▸ WORK INSTRUCTION: Find the line in the entries below that contains "methodology with selectivity". Repeat it exactly, and every line after it through the line that contains "11.4 Monolithic Column".

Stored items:
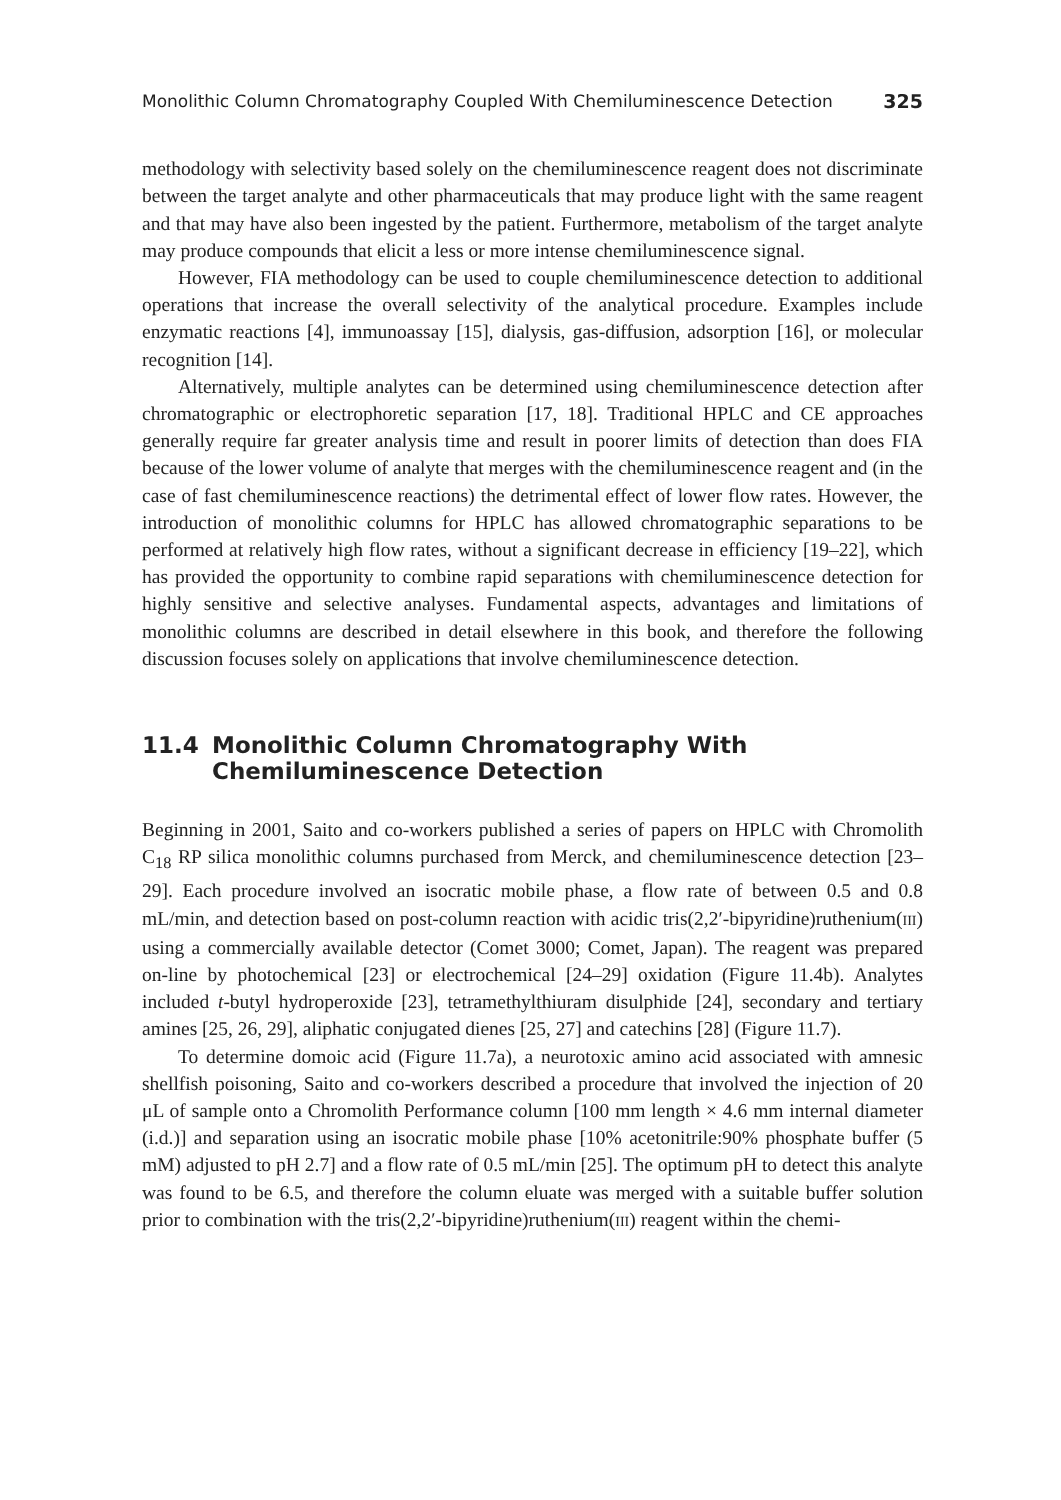Monolithic Column Chromatography Coupled With Chemiluminescence Detection 325
methodology with selectivity based solely on the chemiluminescence reagent does not discriminate between the target analyte and other pharmaceuticals that may produce light with the same reagent and that may have also been ingested by the patient. Furthermore, metabolism of the target analyte may produce compounds that elicit a less or more intense chemiluminescence signal.
However, FIA methodology can be used to couple chemiluminescence detection to additional operations that increase the overall selectivity of the analytical procedure. Examples include enzymatic reactions [4], immunoassay [15], dialysis, gas-diffusion, adsorption [16], or molecular recognition [14].
Alternatively, multiple analytes can be determined using chemiluminescence detection after chromatographic or electrophoretic separation [17, 18]. Traditional HPLC and CE approaches generally require far greater analysis time and result in poorer limits of detection than does FIA because of the lower volume of analyte that merges with the chemiluminescence reagent and (in the case of fast chemiluminescence reactions) the detrimental effect of lower flow rates. However, the introduction of monolithic columns for HPLC has allowed chromatographic separations to be performed at relatively high flow rates, without a significant decrease in efficiency [19–22], which has provided the opportunity to combine rapid separations with chemiluminescence detection for highly sensitive and selective analyses. Fundamental aspects, advantages and limitations of monolithic columns are described in detail elsewhere in this book, and therefore the following discussion focuses solely on applications that involve chemiluminescence detection.
11.4 Monolithic Column Chromatography With Chemiluminescence Detection
Beginning in 2001, Saito and co-workers published a series of papers on HPLC with Chromolith C<sub>18</sub> RP silica monolithic columns purchased from Merck, and chemiluminescence detection [23–29]. Each procedure involved an isocratic mobile phase, a flow rate of between 0.5 and 0.8 mL/min, and detection based on post-column reaction with acidic tris(2,2′-bipyridine)ruthenium(III) using a commercially available detector (Comet 3000; Comet, Japan). The reagent was prepared on-line by photochemical [23] or electrochemical [24–29] oxidation (Figure 11.4b). Analytes included t-butyl hydroperoxide [23], tetramethylthiuram disulphide [24], secondary and tertiary amines [25, 26, 29], aliphatic conjugated dienes [25, 27] and catechins [28] (Figure 11.7).
To determine domoic acid (Figure 11.7a), a neurotoxic amino acid associated with amnesic shellfish poisoning, Saito and co-workers described a procedure that involved the injection of 20 μL of sample onto a Chromolith Performance column [100 mm length × 4.6 mm internal diameter (i.d.)] and separation using an isocratic mobile phase [10% acetonitrile:90% phosphate buffer (5 mM) adjusted to pH 2.7] and a flow rate of 0.5 mL/min [25]. The optimum pH to detect this analyte was found to be 6.5, and therefore the column eluate was merged with a suitable buffer solution prior to combination with the tris(2,2′-bipyridine)ruthenium(III) reagent within the chemi-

▸ TASK RESULT:
methodology with selectivity based solely on the chemiluminescence reagent does not discriminate between the target analyte and other pharmaceuticals that may produce light with the same reagent and that may have also been ingested by the patient. Furthermore, metabolism of the target analyte may produce compounds that elicit a less or more intense chemiluminescence signal.
However, FIA methodology can be used to couple chemiluminescence detection to additional operations that increase the overall selectivity of the analytical procedure. Examples include enzymatic reactions [4], immunoassay [15], dialysis, gas-diffusion, adsorption [16], or molecular recognition [14].
Alternatively, multiple analytes can be determined using chemiluminescence detection after chromatographic or electrophoretic separation [17, 18]. Traditional HPLC and CE approaches generally require far greater analysis time and result in poorer limits of detection than does FIA because of the lower volume of analyte that merges with the chemiluminescence reagent and (in the case of fast chemiluminescence reactions) the detrimental effect of lower flow rates. However, the introduction of monolithic columns for HPLC has allowed chromatographic separations to be performed at relatively high flow rates, without a significant decrease in efficiency [19–22], which has provided the opportunity to combine rapid separations with chemiluminescence detection for highly sensitive and selective analyses. Fundamental aspects, advantages and limitations of monolithic columns are described in detail elsewhere in this book, and therefore the following discussion focuses solely on applications that involve chemiluminescence detection.
11.4 Monolithic Column Chromatography With Chemiluminescence Detection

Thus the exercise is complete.